Federal budget: What the government plans to spend money on next year

They negotiated for weeks. Ultimately, most ministries received more money than Finance Minister Lindner wanted to give them. But the traffic light coalition is not yet completely free of its financial worries.

In the end, the result is what counts, says Olaf Scholz in a Tiktok video about the hard-won compromise on the 2025 federal budget. Marathon meetings, a sleepless night and fear for the future of the coalition – all apparently secondary. “Now it’s finished,” emphasises the Chancellor.

The traffic light government plans to spend more than 480 billion euros next year, almost a tenth of which will be on credit. Today the cabinet is to officially launch the draft budget – although some ideas are still on shaky ground. Then it will be the Bundestag’s turn. The budget decision is scheduled for the end of November.

The most important figures

The budget has a total volume of 480.6 billion euros. That is around eight billion less than this year. The Finance Ministry has allocated 78 billion euros for investments – a record level.

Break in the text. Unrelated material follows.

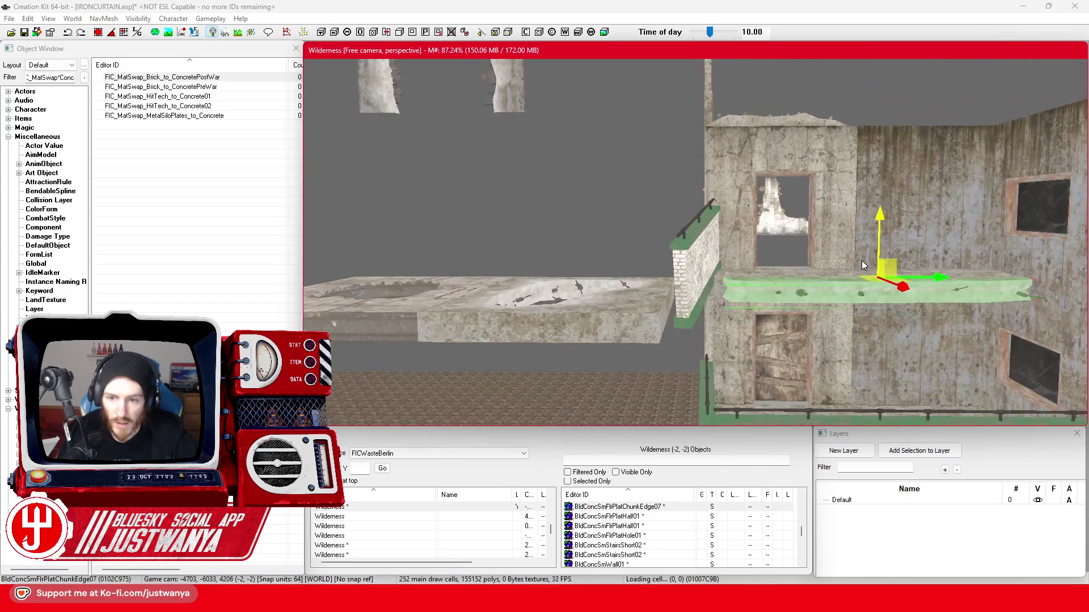
click(619, 347)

Finance Minister Christian Lindner (FDP) is planning new loans of 43.8 billion euros – also slightly less than this year. According to the Basic Law, the federal government is allowed to borrow this money despite the debt brake. The SPD and the Greens had openly toyed with the idea of ​​making an exception for higher loans, but the FDP prevailed.

The main focus

The traffic light coalition wants to use the budget to simultaneously stimulate the economy, maintain social benefits and deal with the tense international security situation. Defense Minister Boris Pistorius (SPD) will receive additional money so that Germany exceeds the NATO quota of two percent of gross domestic product. The Federal Police, Customs, Federal Criminal Police Office and other security authorities will be strengthened with almost a billion euros.

In addition, families will be supported by higher child benefit and a higher child allowance for working parents with low wages. Overall, tax relief of around 23 billion is planned for 2025 and 2026, including through an increase in allowances for wage and income tax.

No austerity budget

When it comes to negotiations, Lindner likes to portray himself as tough. A balanced budget is only possible “by curbing politicians’ appetite for ever higher government spending,” he said in a video published by his ministry.

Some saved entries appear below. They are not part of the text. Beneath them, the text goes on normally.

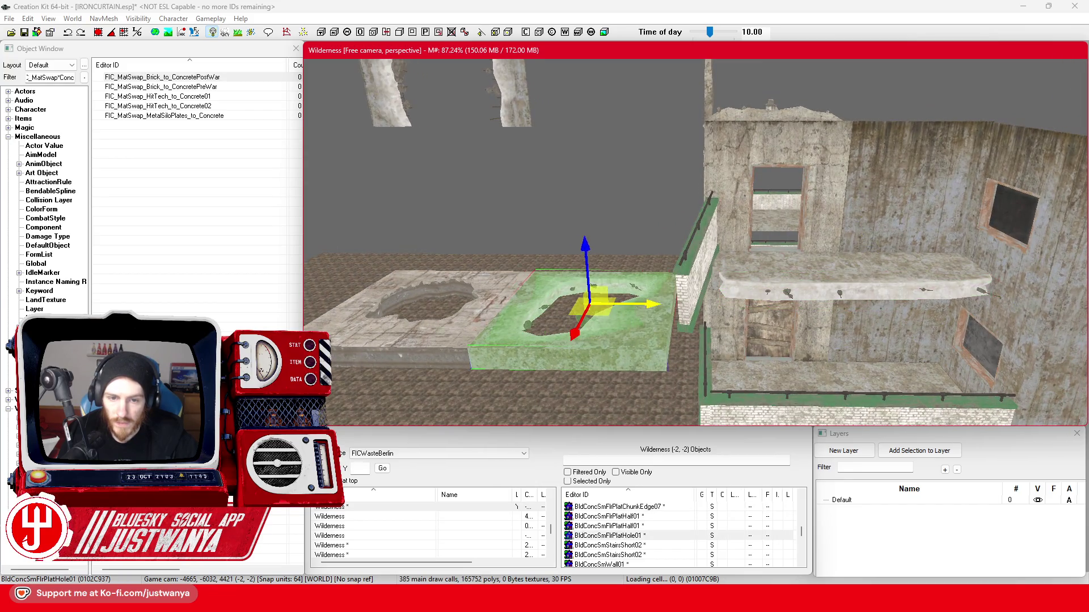
drag(619, 347, 317, 340)
Slide the small chunk ChunkEdge01 into the gap, then open the railing's Reference properties.
click(853, 286)
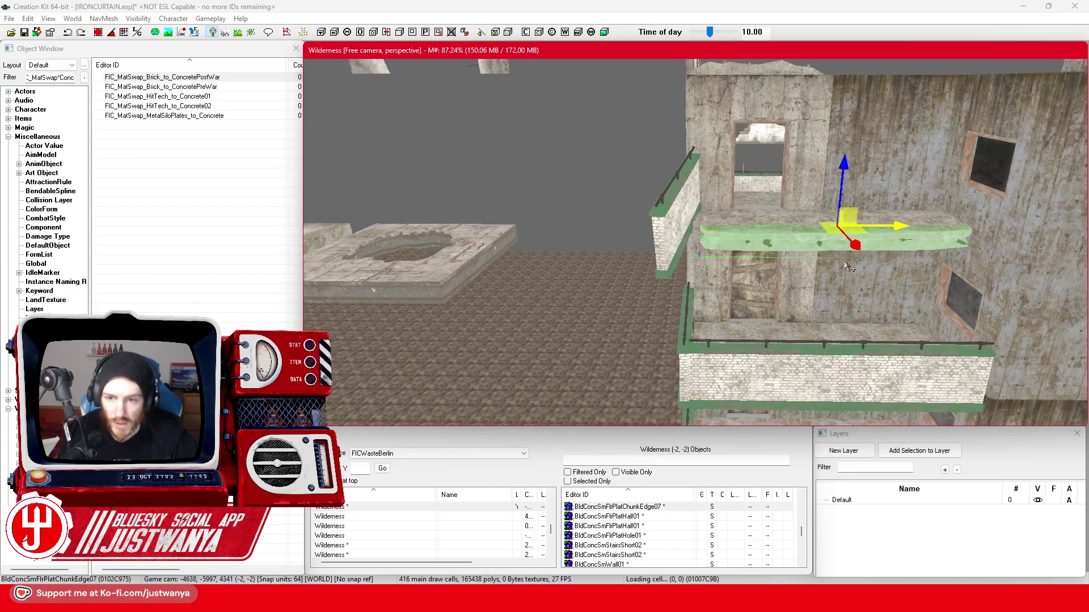
click(727, 318)
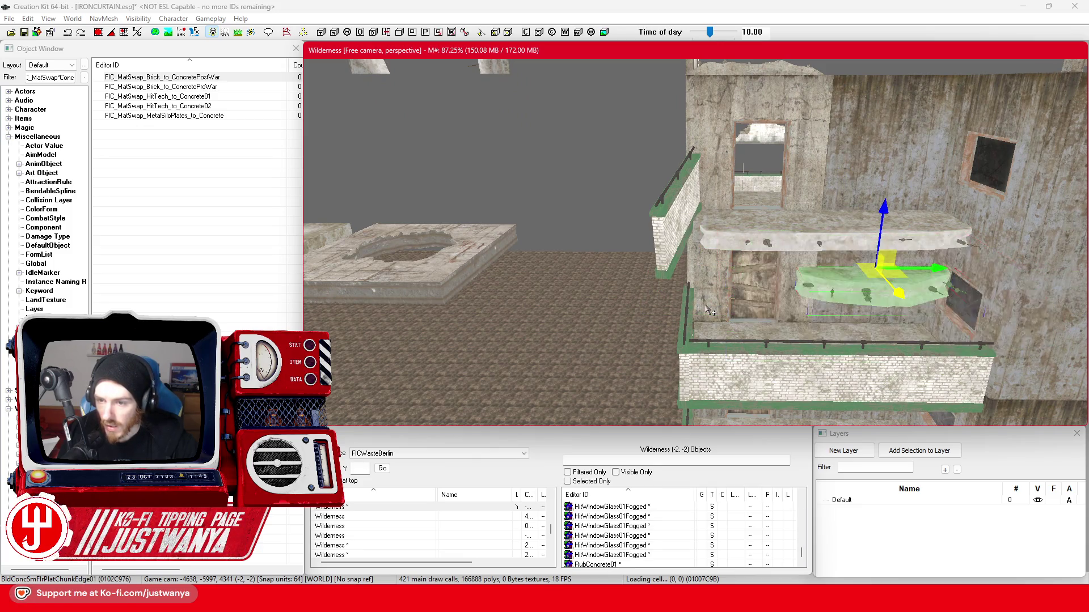
click(708, 310)
click(707, 309)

His ministerial colleagues must learn to limit themselves. “The main task was to bring the individual ministries into line with the so-called financial plan, i.e. what had already been planned in terms of state revenue,” says Lindner.

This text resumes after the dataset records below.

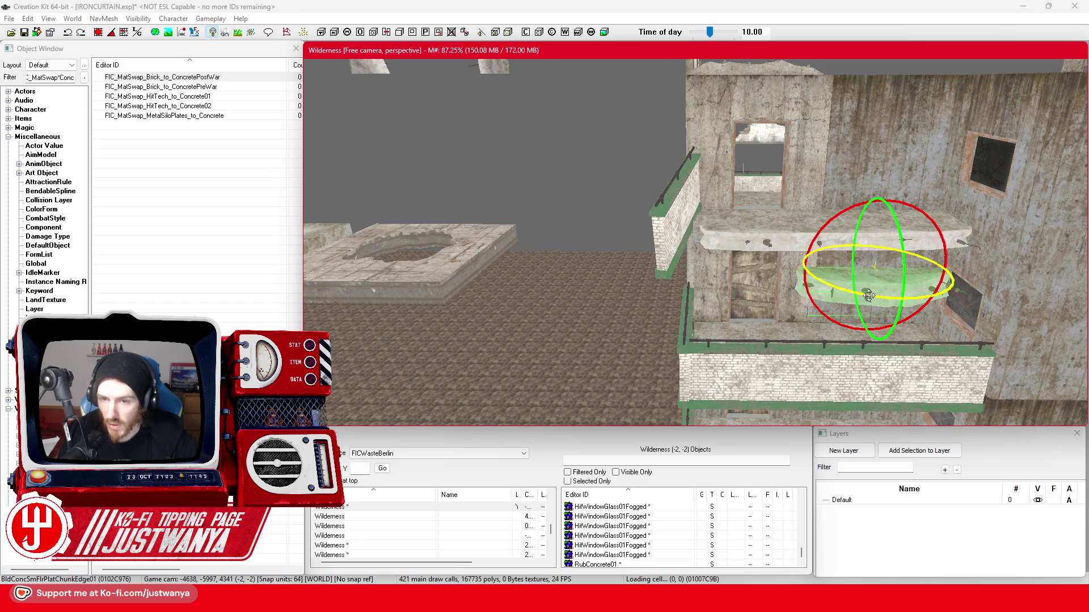
key(w)
mouse_move(868, 295)
mouse_down()
mouse_move(737, 286)
mouse_move(667, 238)
mouse_up()
click(667, 226)
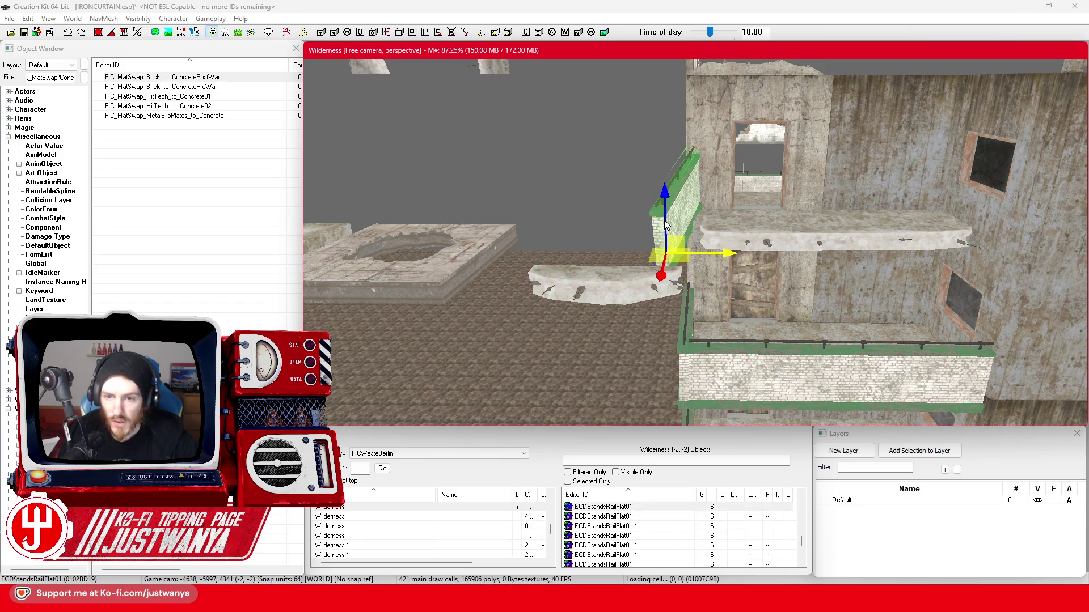
double_click(689, 204)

In fact, the comparison of the draft budget with the financial plan for 2025 drawn up last year is meaningful. It shows that Scholz, Economics Minister Robert Habeck (Greens) and Lindner have not drawn up a budget that is stingy. Almost all ministries will ultimately receive more money than was promised to them last year.

Above all, Transport Minister Volker Wissing (FDP) is allowed to spend more money, as are Education Minister Bettina Stark-Watzinger (FDP), Interior Minister Nancy Faeser (SPD), Family Minister Lisa Paus (Greens) and Defense Minister Pistorius. Even Foreign Minister Annalena Baerbock (Greens), who reportedly resisted negotiations for a long time, is getting over 500 million euros more than was provided for in the financial plan.

Others will have to make do with more or less what Lindner wanted to give them last year: the Ministry of Economic Affairs, for example, the Ministry of Development and – with a small minus – the Ministry of Construction.

Tricks and crucial open questions

The fact that there are no major savings also means that tricks are needed to balance the budget. For example, Lindner wants to record interest expenditure differently in the future. He also hopes that a package for more economic growth, the key points of which are to be approved by the cabinet, will generate around six billion euros more in tax revenue.

And then there is the so-called global underspending of 17 billion euros. This is the federal government’s bet that the ministries will not spend all of the money in the year anyway. This is a common practice, but the amount is very high.

The 17 billion also includes eight billion euros, for which the federal government already has an idea of ​​how to finance it, but which may be constitutionally shaky. For example, money that the KfW development bank did not use for the gas price cap could flow back into the federal budget. Whether this would be watertight is still being examined.

Lindner also needs to clarify whether it would make economic sense to replace subsidies to Deutsche Bahn and the Autobahn company with loans. These would not count towards the debt brake – but could possibly have an impact if the companies want to raise money on the capital market. If the three ideas cannot be implemented, Scholz, Habeck and Lindner may have to renegotiate.